After the temperature for PFV RT and the concentrations of Mg2+ or Mn2+ were optimized, a series of 10-fold dilutions of PFV lysates were prepared to verify the linearity of the SG-PERT assays. Favorable linearity and amplification efficiency were obtained in both Mg2+-based and Mn2+-based SG-PERT assays (Figure 1I, J) The PFV RT activity of the original stock, which was calculated according to the standard curve set up previously, was 1.55×108 pU/μL with 3 mmol/L Mg2+, and 1.59×109 pU/μL with 1 mmol/L Mn2+, indicating that the sensitivity of Mn2+-based SG-PERT assay for PFV detection was about 10 times higher than that of Mg2+.
In summary, we have established a modified SGPERT assay for quantification of retroviral PFV. Unlike the Taqman PERT assay, which uses cDNA-specific probes with real-time PCR, the SG-PERT assay uses the more convenient and cost-efficient SYBR Green I and has no inappropriately high fluorescence background as might be caused by probe degradation (Lovatt A, et al., 1999; Brorson K, et al., 2001). Although the separation of the reverse transcription and real-time PCR reactions employed in the SG-PERT assay was time-consuming, it helped to remove non-RT RNA templates and avoid background signals of the Taq polymerase compared with one-step SG-PERT.

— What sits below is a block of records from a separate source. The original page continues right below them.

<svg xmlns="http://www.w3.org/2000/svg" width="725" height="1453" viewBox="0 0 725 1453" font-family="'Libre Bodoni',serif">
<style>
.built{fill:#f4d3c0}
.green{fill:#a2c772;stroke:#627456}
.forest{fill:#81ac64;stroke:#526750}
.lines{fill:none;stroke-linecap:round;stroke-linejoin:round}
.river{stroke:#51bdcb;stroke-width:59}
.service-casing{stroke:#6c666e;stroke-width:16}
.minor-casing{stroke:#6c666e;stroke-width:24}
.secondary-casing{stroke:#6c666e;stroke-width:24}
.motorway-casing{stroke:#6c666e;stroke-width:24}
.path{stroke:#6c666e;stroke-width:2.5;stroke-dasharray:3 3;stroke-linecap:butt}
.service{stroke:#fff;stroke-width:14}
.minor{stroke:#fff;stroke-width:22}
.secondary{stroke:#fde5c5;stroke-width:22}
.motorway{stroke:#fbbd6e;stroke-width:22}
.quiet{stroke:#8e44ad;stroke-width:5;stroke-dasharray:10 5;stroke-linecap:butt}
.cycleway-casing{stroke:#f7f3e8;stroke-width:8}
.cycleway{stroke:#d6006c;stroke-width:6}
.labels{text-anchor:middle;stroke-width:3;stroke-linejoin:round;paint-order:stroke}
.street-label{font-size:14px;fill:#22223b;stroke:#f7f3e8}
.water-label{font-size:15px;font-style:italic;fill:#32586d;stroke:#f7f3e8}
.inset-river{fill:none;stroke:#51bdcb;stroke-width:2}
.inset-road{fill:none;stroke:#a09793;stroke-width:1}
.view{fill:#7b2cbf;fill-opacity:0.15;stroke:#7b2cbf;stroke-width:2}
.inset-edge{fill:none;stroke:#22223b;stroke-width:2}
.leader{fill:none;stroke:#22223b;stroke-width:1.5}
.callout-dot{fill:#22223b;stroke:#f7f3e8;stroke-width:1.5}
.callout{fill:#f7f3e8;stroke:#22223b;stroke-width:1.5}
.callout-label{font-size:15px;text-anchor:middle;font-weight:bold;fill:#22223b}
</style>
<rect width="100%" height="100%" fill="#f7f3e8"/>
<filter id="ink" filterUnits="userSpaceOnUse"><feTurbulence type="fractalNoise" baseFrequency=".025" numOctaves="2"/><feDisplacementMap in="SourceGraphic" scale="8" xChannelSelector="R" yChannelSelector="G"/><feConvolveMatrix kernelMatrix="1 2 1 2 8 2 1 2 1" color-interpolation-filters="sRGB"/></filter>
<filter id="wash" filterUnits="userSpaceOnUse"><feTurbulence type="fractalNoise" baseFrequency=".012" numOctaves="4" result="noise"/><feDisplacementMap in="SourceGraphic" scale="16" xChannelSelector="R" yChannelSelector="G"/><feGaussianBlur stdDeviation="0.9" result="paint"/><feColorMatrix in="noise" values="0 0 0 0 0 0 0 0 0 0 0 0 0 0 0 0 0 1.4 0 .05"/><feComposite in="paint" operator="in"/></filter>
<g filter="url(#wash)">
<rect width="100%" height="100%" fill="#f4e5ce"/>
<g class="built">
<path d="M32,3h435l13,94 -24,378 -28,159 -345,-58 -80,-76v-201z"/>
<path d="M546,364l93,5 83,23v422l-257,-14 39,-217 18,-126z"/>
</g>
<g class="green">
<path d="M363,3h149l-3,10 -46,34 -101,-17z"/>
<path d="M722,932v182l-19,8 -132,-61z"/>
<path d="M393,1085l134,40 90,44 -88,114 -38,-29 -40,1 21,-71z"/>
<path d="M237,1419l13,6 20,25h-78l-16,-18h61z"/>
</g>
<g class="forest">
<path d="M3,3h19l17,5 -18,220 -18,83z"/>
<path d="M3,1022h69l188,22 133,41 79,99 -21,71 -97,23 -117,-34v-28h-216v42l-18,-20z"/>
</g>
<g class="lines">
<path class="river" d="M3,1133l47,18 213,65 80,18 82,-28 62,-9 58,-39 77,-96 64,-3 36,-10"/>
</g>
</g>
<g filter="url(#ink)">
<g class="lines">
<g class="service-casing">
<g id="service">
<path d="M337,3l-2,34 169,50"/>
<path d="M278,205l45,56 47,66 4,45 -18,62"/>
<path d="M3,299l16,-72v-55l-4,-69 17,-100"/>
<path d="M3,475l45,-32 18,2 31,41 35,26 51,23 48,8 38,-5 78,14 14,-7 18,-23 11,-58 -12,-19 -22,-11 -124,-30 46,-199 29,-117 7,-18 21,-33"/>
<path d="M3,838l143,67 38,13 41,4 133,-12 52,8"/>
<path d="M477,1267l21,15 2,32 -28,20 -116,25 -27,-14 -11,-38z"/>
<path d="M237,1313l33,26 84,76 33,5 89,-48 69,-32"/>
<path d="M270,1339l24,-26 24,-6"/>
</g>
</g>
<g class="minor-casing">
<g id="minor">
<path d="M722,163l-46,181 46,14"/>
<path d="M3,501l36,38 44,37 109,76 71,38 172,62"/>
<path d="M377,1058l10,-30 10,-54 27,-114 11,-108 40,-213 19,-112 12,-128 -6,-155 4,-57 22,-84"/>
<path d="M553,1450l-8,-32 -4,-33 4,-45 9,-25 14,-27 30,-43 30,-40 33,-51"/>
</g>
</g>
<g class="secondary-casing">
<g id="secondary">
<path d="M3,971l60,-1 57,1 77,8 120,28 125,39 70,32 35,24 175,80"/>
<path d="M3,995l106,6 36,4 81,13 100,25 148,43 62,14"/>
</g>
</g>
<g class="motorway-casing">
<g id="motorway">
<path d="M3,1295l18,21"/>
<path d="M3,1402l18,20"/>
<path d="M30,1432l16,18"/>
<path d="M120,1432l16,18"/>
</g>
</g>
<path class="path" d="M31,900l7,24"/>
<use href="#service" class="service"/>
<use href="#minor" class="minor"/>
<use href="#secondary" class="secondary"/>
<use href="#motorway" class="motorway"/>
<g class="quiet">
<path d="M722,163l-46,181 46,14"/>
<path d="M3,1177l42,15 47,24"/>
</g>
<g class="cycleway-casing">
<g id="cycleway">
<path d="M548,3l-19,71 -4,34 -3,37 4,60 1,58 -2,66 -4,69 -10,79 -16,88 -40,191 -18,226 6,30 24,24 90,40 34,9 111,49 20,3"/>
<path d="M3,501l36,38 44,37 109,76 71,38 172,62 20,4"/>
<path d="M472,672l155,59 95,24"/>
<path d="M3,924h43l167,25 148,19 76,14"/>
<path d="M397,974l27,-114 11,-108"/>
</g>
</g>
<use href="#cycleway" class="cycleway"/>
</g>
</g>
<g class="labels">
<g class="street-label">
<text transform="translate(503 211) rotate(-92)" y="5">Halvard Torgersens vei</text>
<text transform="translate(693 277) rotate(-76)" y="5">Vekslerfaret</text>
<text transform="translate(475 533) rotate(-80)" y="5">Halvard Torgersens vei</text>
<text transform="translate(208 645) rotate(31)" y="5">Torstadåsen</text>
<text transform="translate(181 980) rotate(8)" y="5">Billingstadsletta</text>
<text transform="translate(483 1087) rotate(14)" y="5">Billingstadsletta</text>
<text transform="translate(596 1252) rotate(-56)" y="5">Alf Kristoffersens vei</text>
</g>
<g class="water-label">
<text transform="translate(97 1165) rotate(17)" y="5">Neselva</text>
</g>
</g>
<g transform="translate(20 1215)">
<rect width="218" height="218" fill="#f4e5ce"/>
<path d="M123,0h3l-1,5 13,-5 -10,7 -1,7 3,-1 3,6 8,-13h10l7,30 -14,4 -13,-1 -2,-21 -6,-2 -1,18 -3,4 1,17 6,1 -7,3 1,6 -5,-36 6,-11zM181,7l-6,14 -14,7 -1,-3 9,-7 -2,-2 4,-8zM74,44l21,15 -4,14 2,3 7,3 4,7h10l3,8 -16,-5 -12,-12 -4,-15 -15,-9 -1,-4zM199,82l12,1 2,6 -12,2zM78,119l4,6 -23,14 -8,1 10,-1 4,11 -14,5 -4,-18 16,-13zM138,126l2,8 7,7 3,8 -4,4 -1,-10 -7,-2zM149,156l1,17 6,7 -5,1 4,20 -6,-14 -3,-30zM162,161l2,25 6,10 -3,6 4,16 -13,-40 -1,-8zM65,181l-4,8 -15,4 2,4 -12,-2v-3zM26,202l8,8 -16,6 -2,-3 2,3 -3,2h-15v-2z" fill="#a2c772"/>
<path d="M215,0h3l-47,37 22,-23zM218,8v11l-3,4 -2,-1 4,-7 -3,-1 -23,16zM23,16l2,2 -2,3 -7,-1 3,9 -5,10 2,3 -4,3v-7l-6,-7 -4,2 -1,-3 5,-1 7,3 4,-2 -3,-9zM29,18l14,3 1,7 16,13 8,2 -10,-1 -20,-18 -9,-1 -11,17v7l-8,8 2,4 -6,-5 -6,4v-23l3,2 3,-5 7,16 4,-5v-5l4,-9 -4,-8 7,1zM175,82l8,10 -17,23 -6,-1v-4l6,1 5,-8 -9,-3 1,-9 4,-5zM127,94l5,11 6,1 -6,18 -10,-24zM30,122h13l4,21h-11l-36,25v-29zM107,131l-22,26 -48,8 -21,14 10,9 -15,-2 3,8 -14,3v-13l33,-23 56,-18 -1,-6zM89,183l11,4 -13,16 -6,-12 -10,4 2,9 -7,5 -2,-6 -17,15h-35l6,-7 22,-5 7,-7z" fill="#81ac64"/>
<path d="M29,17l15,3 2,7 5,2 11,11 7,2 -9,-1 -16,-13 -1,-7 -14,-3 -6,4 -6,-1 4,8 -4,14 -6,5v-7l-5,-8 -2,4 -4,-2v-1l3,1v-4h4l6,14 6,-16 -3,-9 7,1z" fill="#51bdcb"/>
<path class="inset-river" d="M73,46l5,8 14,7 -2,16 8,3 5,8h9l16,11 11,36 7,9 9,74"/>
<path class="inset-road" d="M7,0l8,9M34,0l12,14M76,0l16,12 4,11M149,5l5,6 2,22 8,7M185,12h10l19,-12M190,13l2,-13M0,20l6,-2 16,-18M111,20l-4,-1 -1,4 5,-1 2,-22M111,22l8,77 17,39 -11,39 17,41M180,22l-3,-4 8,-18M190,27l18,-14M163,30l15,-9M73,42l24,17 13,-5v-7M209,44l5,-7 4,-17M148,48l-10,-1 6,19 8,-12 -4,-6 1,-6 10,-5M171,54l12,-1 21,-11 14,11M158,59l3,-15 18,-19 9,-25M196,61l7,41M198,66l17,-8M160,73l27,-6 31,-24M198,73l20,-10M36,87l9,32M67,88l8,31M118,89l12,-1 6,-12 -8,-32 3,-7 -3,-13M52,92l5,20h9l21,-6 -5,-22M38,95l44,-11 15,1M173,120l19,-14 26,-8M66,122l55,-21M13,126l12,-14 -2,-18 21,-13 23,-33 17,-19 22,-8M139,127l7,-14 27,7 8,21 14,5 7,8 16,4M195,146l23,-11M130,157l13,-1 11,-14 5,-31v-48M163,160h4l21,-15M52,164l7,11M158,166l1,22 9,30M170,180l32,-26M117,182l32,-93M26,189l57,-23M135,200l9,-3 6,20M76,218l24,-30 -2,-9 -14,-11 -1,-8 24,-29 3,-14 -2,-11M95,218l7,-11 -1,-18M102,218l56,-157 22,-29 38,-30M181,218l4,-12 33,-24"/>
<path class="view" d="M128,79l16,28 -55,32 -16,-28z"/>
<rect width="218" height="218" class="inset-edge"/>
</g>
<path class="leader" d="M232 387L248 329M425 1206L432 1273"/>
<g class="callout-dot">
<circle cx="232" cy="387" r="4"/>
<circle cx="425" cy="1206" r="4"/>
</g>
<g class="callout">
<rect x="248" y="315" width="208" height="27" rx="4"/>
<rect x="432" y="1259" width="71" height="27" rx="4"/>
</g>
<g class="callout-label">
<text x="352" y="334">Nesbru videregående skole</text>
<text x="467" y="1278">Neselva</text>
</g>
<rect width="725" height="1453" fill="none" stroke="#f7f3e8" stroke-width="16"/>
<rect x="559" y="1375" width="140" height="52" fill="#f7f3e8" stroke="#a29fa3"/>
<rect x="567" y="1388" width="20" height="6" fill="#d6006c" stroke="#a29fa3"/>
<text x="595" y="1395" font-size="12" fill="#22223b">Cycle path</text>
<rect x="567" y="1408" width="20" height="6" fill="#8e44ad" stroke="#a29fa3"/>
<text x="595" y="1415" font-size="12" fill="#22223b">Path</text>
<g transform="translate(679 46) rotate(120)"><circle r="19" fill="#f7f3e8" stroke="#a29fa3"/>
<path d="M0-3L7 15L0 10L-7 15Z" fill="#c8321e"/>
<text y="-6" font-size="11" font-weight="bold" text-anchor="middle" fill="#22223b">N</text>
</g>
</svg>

The SG-PERT assay has some limitations. For example, it might not distinguish between infective and defective virions. In addition, the results of the PERT assay are not as intuitive, as the titer of PFV has to be converted from the activity of the RT. In further studies, other traditional quantification methods, such as indicator cell line, CPE observation, or western blotting, electron microscopy will be investigated to set up a comprehensive correlation with SG-PERT. Nevertheless, given its linearity over seven orders of magnitude, its low intra-assay and inter-assay CVs, high sensitivity, and relatively inexpensive reagents, the SG-PERT assay represents an ideal tool to determine the amount of PFV for both molecular biology research and clinical applications.